Data dumps/What the dumps are not

From Meta, a Wikimedia project coordination wiki

A few words about what the xml/sql dumps are not.

The dumps are not backups.

  • They contain only public data. No user email addresses, certainly no passwords. No IP addresses of users. Rebuilding from a dump means every user re-registers from scratch with 0 edits. Deleted revisions would not be available to be undeleted later if that were determined to be appropriate. AbuseFilter rules are not dumped, so those would need to be reconstructed from scratch. And so on.

The dumps are not consistent.

  • They do not reflect a consistent state of the database. It's perfectly possible for a dump process to pull metadata from a revision for the first phase of the dump ('stubs') and when it later tries to get the revision text, to find that the text is no longer available (hidden by administrators). The page table is dumped earlier and the contents may have changed by the time stubs are retrieved. Consistency would require a working with snapshot of the database itself, or locking the database long enough for the entire dump process to complete (2 weeks!), or post-processing the generated dumps.
  • They do not necessarily reflect a single version of MediaWiki. In an effort to "fail fast" as the saying goes, we run batches of short jobs in order to produce a single file ('stubs') or batches of files (revision content). If MediaWiki has been deployed in the meantime, the new version will be used for the new files. A change in the code can mean that, for example, uids that were 0 in the revision table are now NULL in the actor table and are written out as <uid />; this change can take place in the middle of a run. (The particular bug is fixed, but there are countless potential examples.)
  • They do not reflect a consistent state of the data, above and beyond the database. MediaWiki does not do all actions atomically. A dump process may request revision content for a page that includes a template that has been altered, so that it adds pages to some new category. Until a page is rerendered, the category links table may be updated for some of the pages and not for others. Once again there are countless examples.

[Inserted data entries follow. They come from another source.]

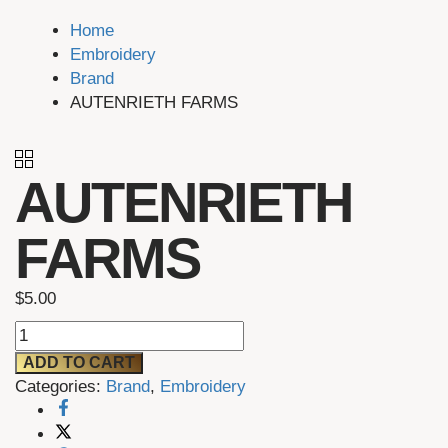
Home
Embroidery
Brand
AUTENRIETH FARMS
AUTENRIETH
FARMS
$
5.00
AUTENRIETH
FARMS
ADD TO CART
quantity
Categories:
Brand
,
Embroidery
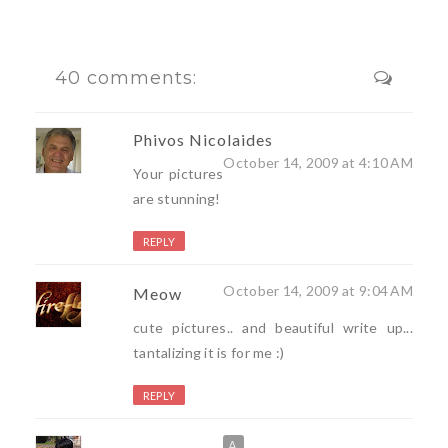
40 comments:
Phivos Nicolaides
October 14, 2009 at 4:10 AM
Your pictures
are stunning!
REPLY
October 14, 2009 at 9:04 AM
Meow
cute pictures.. and beautiful write up...
tantalizing it is for me :)
REPLY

The dumps are not complete.

  • The databases have broken data in them from various problems over the years. There are text records which point to nonexistent storage clusters, half-converted Flow records, and all kinds of other lovely things accumulated in the 15 years the projects have been around. These errors are not accounted for in the dumps; problematic entries are simply skipped, because the xml schema does not contain a means for describing errors encountered with the data itself.
  • No media dumps are produced. Even if we were to produce tarballs of media in use on the projects, there would still be all of the rest of the media on Commons to account for, the vast majority of it in fact.